Selige Zeiten, brüchige Welt by Robert Menasse

Selige Zeiten, brüchige Welt by Robert Menasse

Autor:Robert Menasse [Menasse, Robert]
Die sprache: deu
Format: epub
Tags: Belletristik, Moderne
ISBN: 9783518758519
Herausgeber: Suhrkamp
veröffentlicht: 2017-06-14T22:00:00+00:00


Leo versuchte, in Judiths Gesicht das Gesicht wiederzufinden, in das er sich einst verliebt hatte, da war es, er sah es ganz deutlich, aber es war zugleich eigentümlich verwüstet, als hätte Judith irgendein schreckliches zerstörerisches Erlebnis gehabt. Was könnte das gewesen sein? Was hatte sie erlebt? Ohne ihn. Es mußte an die Wurzeln ihrer Existenz gegangen sein, etwas Tödliches, dachte Leo, er hielt verwundert beim Dozieren inne, der Tod, hatte sie ihren Tod – erlebt? Rasch redete er weiter. Er erzählte von seiner Arbeit, seiner Fortsetzung der Phänomenologie des Geistes, die die Bewußtseinsgeschichte bis in die Gegenwart heraufführen und zum Abschluß bringen solle. Es klang so, als würde er täglich daran arbeiten, in Wahrheit erzählte er, statt zu arbeiten. Er referierte, was er geschrieben hatte, in Wahrheit aber, was er schreiben hätte wollen, wenn er es nur könnte. Er entwickelte vor ihr Thesen, als wären sie die Ergebnisse langer leidvoller Nachdenkprozesse, in Wahrheit waren sie ihm gerade in diesem Moment eingefallen, sein Werk machte Fortschritte nur beim Reden, und doch nicht, denn alles Hingesagte war danach wieder verloren und vergessen. Nicht einmal in Judiths Armen gelang es ihm, vor seinem inneren Auge sein Werk aufzurichten, er wollte sich unter Judiths Berührungen seinem Werk hingeben, in seiner Phantasie geradezu körperlich erleben, wie es Gestalt annahm, er suchte in der Erregung erregende Gedanken, versuchte im Rhythmus den Rhythmus seiner Sprache zu finden, weil er meinte, daß der besessene Geist darin kulminiere und sich in Fruchtbarkeit erlöse. Aber er blieb sprachlos, beinahe wortlos, er schloß die Augen, er öffnete die Augen, aber alles, was er sah, was er wußte, was ihm einfiel, war Judith, und da entschlüpfte ihm ihr Name, Judith!, sagte er und erschrak, als hätte er sich, nach begangener Untreue, verraten.

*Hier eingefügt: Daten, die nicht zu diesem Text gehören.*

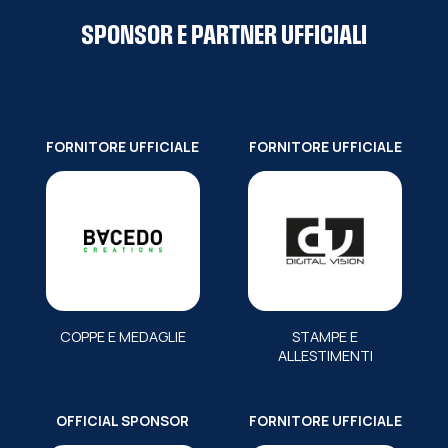
SPONSOR E PARTNER UFFICIALI
FORNITORE UFFICIALE
FORNITORE UFFICIALE
COPPE E MEDAGLIE
STAMPE E
ALLESTIMENTI
OFFICIAL SPONSOR
FORNITORE UFFICIALE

Tatsächlich war er treulos, wenn er nichts arbeitete, dann aber bei Judith immer »Werk!« sagte. Aber von seinem Werk wenigstens zu reden, immer wieder, unnachgiebig, war für ihn die einzige Möglichkeit, seinen Anspruch nicht untergehen zu lassen in dem Leben, das er nun führte. Da sein Werk jedoch in Wirklichkeit nicht existierte, nicht einmal als Werdendes, erhob er es gleich selbst ins Mythische. So erzählte er etwa von seinem »Oblomow-Baum«, unter dem er seine »Erleuchtung« gehabt habe – und falls Judith sich wundere, daß ausgerechnet er, den sie als lebens- und lustfeindlichen, an den Schreibtisch gefesselten Menschen kennengelernt habe, plötzlich ganze Nachmittage genüßlich unter einem Baum liege, um nach Lust und Laune vor sich hin zu träumen, nun, dann müsse sie eben ganz klar sehen, daß er mittlerweile gelernt habe, Lust und Notwendigkeit harmonisch zu verbinden. Leo hatte kurz gestutzt, als er »an den Schreibtisch gefesselt« gesagt hatte, und prompt hatte er gleich darauf »träumen« gesagt. Der Traum. Judith hatte ihn nicht nur vom Eßtisch losgebunden, so wie er es geträumt hatte, sondern auch vom Schreibtisch. Aber das war nur ein ganz kurz aufblitzender Gedanke gewesen, rasch hatte er weitergeredet, Lust und Notwendigkeit harmonisch zu verbinden. Es war zwar nicht wahr, was er von sich erzählte, aber doch war das Ziel seiner Lügen die Wahrheit, er wollte herstellen, wovon er redete.